▶ **Work to be completed**
Please print each of the entries below exactly.

Dataset entries:
* * *
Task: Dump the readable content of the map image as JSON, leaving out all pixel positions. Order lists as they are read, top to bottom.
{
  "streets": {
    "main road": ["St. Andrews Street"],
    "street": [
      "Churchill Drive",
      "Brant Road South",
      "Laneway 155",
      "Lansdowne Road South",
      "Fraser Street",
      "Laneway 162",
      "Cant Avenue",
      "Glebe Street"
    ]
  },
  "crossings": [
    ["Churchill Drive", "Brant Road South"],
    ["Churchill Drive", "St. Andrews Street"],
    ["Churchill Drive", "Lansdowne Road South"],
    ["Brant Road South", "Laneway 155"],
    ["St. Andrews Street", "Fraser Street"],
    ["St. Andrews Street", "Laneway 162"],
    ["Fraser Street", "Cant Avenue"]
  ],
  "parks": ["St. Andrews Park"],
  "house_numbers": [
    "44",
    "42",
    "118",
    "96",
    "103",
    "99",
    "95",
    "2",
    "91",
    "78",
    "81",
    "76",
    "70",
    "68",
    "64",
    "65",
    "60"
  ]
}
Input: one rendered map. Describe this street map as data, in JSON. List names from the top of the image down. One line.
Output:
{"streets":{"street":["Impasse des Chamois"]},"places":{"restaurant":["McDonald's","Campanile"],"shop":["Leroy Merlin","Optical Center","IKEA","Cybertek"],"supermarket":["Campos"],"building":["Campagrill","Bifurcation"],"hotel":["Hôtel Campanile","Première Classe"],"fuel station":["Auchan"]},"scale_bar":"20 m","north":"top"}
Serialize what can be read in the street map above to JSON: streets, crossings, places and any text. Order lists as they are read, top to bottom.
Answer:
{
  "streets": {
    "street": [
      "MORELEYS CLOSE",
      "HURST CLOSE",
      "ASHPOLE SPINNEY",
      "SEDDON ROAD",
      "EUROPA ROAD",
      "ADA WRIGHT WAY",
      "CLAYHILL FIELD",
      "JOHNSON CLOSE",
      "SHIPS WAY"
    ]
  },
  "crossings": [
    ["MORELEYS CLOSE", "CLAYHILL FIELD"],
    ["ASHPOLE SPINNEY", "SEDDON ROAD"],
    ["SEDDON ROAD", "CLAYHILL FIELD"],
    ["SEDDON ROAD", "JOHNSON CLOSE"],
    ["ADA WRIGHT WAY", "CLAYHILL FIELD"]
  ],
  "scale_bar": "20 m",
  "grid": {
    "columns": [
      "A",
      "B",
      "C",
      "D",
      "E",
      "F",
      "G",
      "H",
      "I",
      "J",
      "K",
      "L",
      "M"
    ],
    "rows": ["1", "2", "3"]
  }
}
* * *
▶ **Answer space**
Task: Dump the readable content of the map image as JSON, leaving out all pixel positions. Order lists as they are read, top to bottom.
{
  "streets": {
    "main road": ["St. Andrews Street"],
    "street": [
      "Churchill Drive",
      "Brant Road South",
      "Laneway 155",
      "Lansdowne Road South",
      "Fraser Street",
      "Laneway 162",
      "Cant Avenue",
      "Glebe Street"
    ]
  },
  "crossings": [
    ["Churchill Drive", "Brant Road South"],
    ["Churchill Drive", "St. Andrews Street"],
    ["Churchill Drive", "Lansdowne Road South"],
    ["Brant Road South", "Laneway 155"],
    ["St. Andrews Street", "Fraser Street"],
    ["St. Andrews Street", "Laneway 162"],
    ["Fraser Street", "Cant Avenue"]
  ],
  "parks": ["St. Andrews Park"],
  "house_numbers": [
    "44",
    "42",
    "118",
    "96",
    "103",
    "99",
    "95",
    "2",
    "91",
    "78",
    "81",
    "76",
    "70",
    "68",
    "64",
    "65",
    "60"
  ]
}
Input: one rendered map. Describe this street map as data, in JSON. List names from the top of the image down. One line.
Output:
{"streets":{"street":["Impasse des Chamois"]},"places":{"restaurant":["McDonald's","Campanile"],"shop":["Leroy Merlin","Optical Center","IKEA","Cybertek"],"supermarket":["Campos"],"building":["Campagrill","Bifurcation"],"hotel":["Hôtel Campanile","Première Classe"],"fuel station":["Auchan"]},"scale_bar":"20 m","north":"top"}
Serialize what can be read in the street map above to JSON: streets, crossings, places and any text. Order lists as they are read, top to bottom.
Answer:
{
  "streets": {
    "street": [
      "MORELEYS CLOSE",
      "HURST CLOSE",
      "ASHPOLE SPINNEY",
      "SEDDON ROAD",
      "EUROPA ROAD",
      "ADA WRIGHT WAY",
      "CLAYHILL FIELD",
      "JOHNSON CLOSE",
      "SHIPS WAY"
    ]
  },
  "crossings": [
    ["MORELEYS CLOSE", "CLAYHILL FIELD"],
    ["ASHPOLE SPINNEY", "SEDDON ROAD"],
    ["SEDDON ROAD", "CLAYHILL FIELD"],
    ["SEDDON ROAD", "JOHNSON CLOSE"],
    ["ADA WRIGHT WAY", "CLAYHILL FIELD"]
  ],
  "scale_bar": "20 m",
  "grid": {
    "columns": [
      "A",
      "B",
      "C",
      "D",
      "E",
      "F",
      "G",
      "H",
      "I",
      "J",
      "K",
      "L",
      "M"
    ],
    "rows": ["1", "2", "3"]
  }
}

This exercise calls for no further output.